Stored data entries:
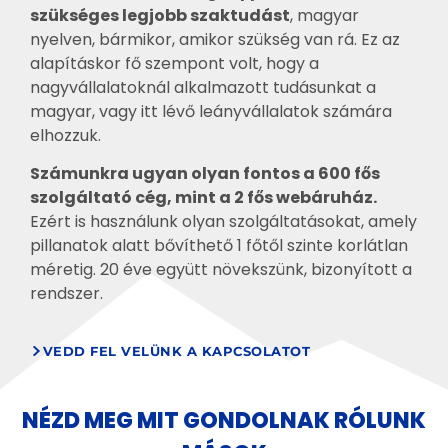
szükséges legjobb szaktudást
, magyar
nyelven, bármikor, amikor szükség van rá. Ez az
alapításkor fő szempont volt, hogy a
nagyvállalatoknál alkalmazott tudásunkat a
magyar, vagy itt lévő leányvállalatok számára
elhozzuk.
Számunkra ugyan olyan fontos a 600 fős
szolgáltató cég, mint a 2 fős webáruház.
Ezért is használunk olyan szolgáltatásokat, amely
pillanatok alatt bővíthető 1 főtől szinte korlátlan
méretig. 20 éve együtt növekszünk, bizonyított a
rendszer.
VEDD FEL VELÜNK A KAPCSOLATOT
NÉZD MEG MIT GONDOLNAK RÓLUNK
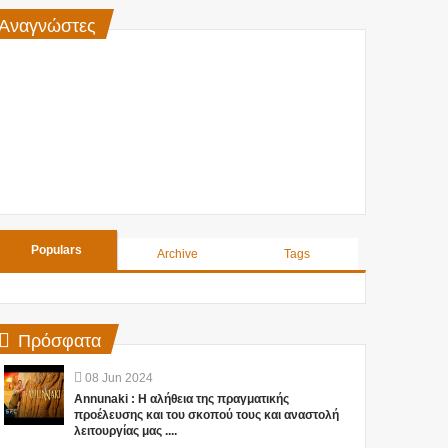
Αναγνώστες
Populars
Archive
Tags
Πρόσφατα
08
Jun
2024
Annunaki : Η αλήθεια της πραγματικής
προέλευσης και του σκοπού τους και αναστολή
λειτουργίας μας ....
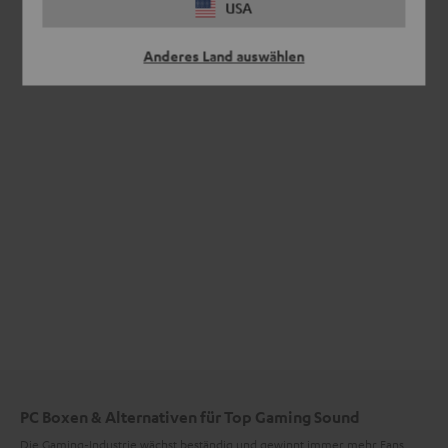
USA
Anderes Land auswählen
PC Boxen & Alternativen für Top Gaming Sound
Die Gaming-Industrie wächst beständig und gewinnt immer mehr Fans.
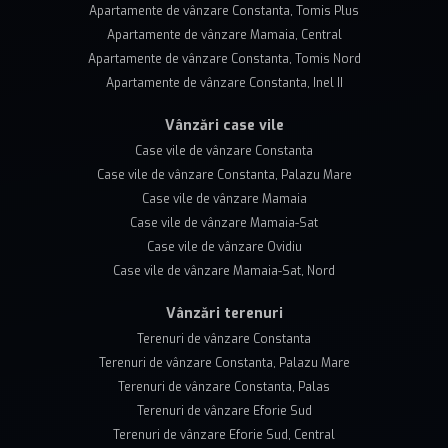
Apartamente de vânzare Constanta, Tomis Plus
Apartamente de vânzare Mamaia, Central
Apartamente de vânzare Constanta, Tomis Nord
Apartamente de vânzare Constanta, Inel II
Vânzări case vile
Case vile de vânzare Constanta
Case vile de vânzare Constanta, Palazu Mare
Case vile de vânzare Mamaia
Case vile de vânzare Mamaia-Sat
Case vile de vânzare Ovidiu
Case vile de vânzare Mamaia-Sat, Nord
Vânzări terenuri
Terenuri de vânzare Constanta
Terenuri de vânzare Constanta, Palazu Mare
Terenuri de vânzare Constanta, Palas
Terenuri de vânzare Eforie Sud
Terenuri de vânzare Eforie Sud, Central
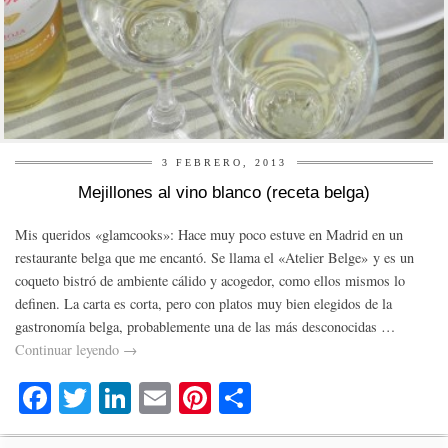
3 FEBRERO, 2013
Mejillones al vino blanco (receta belga)
Mis queridos «glamcooks»: Hace muy poco estuve en Madrid en un
restaurante belga que me encantó. Se llama el «Atelier Belge» y es un
coqueto bistró de ambiente cálido y acogedor, como ellos mismos lo
definen. La carta es corta, pero con platos muy bien elegidos de la
gastronomía belga, probablemente una de las más desconocidas …
Continuar leyendo
→
Fa
T
Li
E
Pi
C
ce
wi
nk
m
nt
o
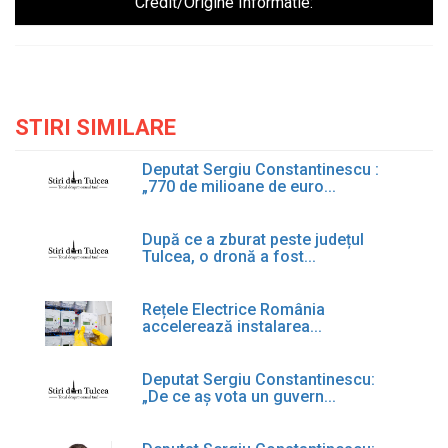
Credit/Origine Informatie:
STIRI SIMILARE
Deputat Sergiu Constantinescu :
„770 de milioane de euro...
După ce a zburat peste județul
Tulcea, o dronă a fost...
Rețele Electrice România
accelerează instalarea...
Deputat Sergiu Constantinescu:
„De ce aș vota un guvern...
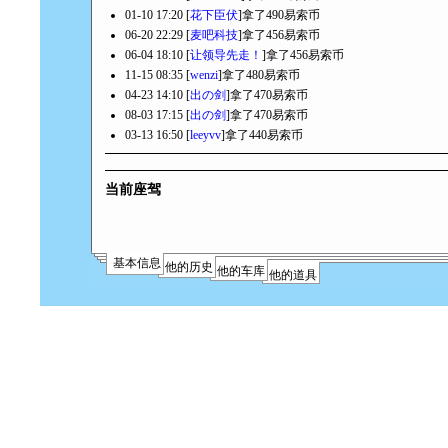
01-10 17:20 [
花下臣伏
]拿了490易索币
06-20 22:29 [
麦吧科技
]拿了456易索币
06-04 18:10 [
让领导先走！
]拿了456易索币
11-15 08:35 [
wenzi
]拿了480易索币
04-23 14:10 [
出の剑
]拿了470易索币
08-03 17:15 [
出の剑
]拿了470易索币
03-13 16:50 [
leeyvv
]拿了440易索币
当前座驾
基本信息
他的历史
他的车库
他的道具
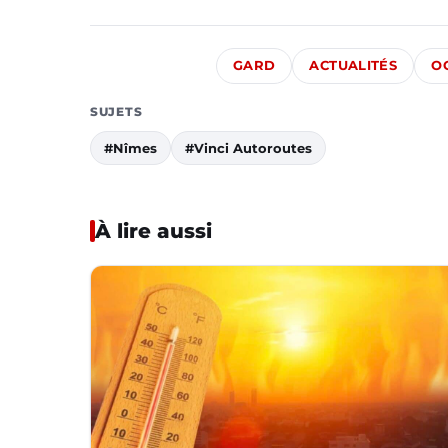
GARD
ACTUALITÉS
O
SUJETS
#Nîmes
#Vinci Autoroutes
À lire aussi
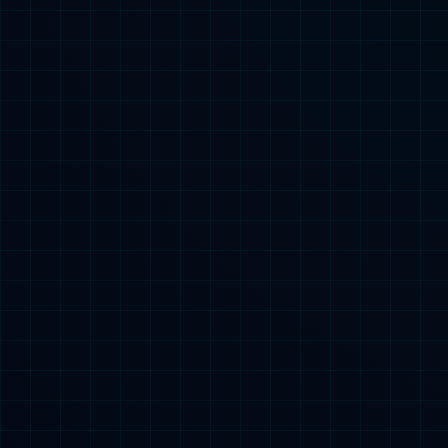
5月21日 敬请期待
了解更多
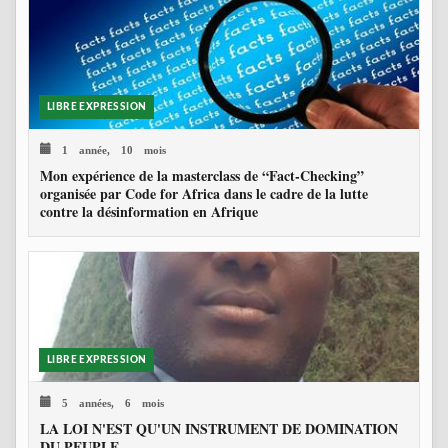
LIBRE EXPRESSION
1 année, 10 mois
Mon expérience de la masterclass de “Fact-Checking”
organisée par Code for Africa dans le cadre de la lutte
contre la désinformation en Afrique
LIBRE EXPRESSION
5 années, 6 mois
LA LOI N'EST QU'UN INSTRUMENT DE DOMINATION
DU PEUPLE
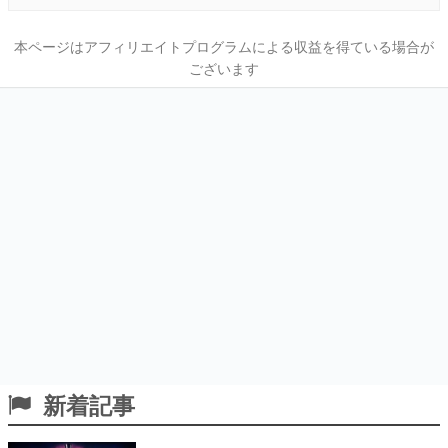
本ページはアフィリエイトプログラムによる収益を得ている場合が
ございます
新着記事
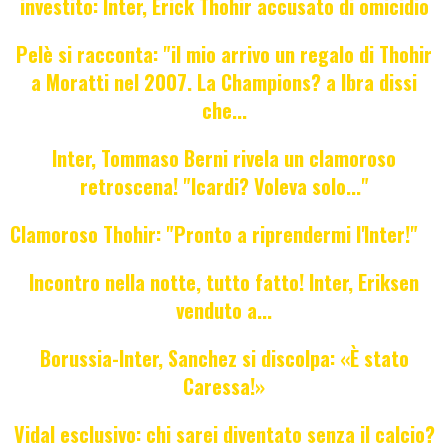
investito: Inter, Erick Thohir accusato di omicidio
Pelè si racconta: "il mio arrivo un regalo di Thohir
a Moratti nel 2007. La Champions? a Ibra dissi
che...
Inter, Tommaso Berni rivela un clamoroso
retroscena! "Icardi? Voleva solo..."
Clamoroso Thohir: "Pronto a riprendermi l'Inter!"
Incontro nella notte, tutto fatto! Inter, Eriksen
venduto a...
Borussia-Inter, Sanchez si discolpa: «È stato
Caressa!»
Vidal esclusivo: chi sarei diventato senza il calcio?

* [What you are asked to do]
Every line in the records above that contains the word "Mamaia" is to be copied out.

* [Response to this exercise]
Apartamente de vânzare Mamaia, Central
Case vile de vânzare Mamaia
Case vile de vânzare Mamaia-Sat
Case vile de vânzare Mamaia-Sat, Nord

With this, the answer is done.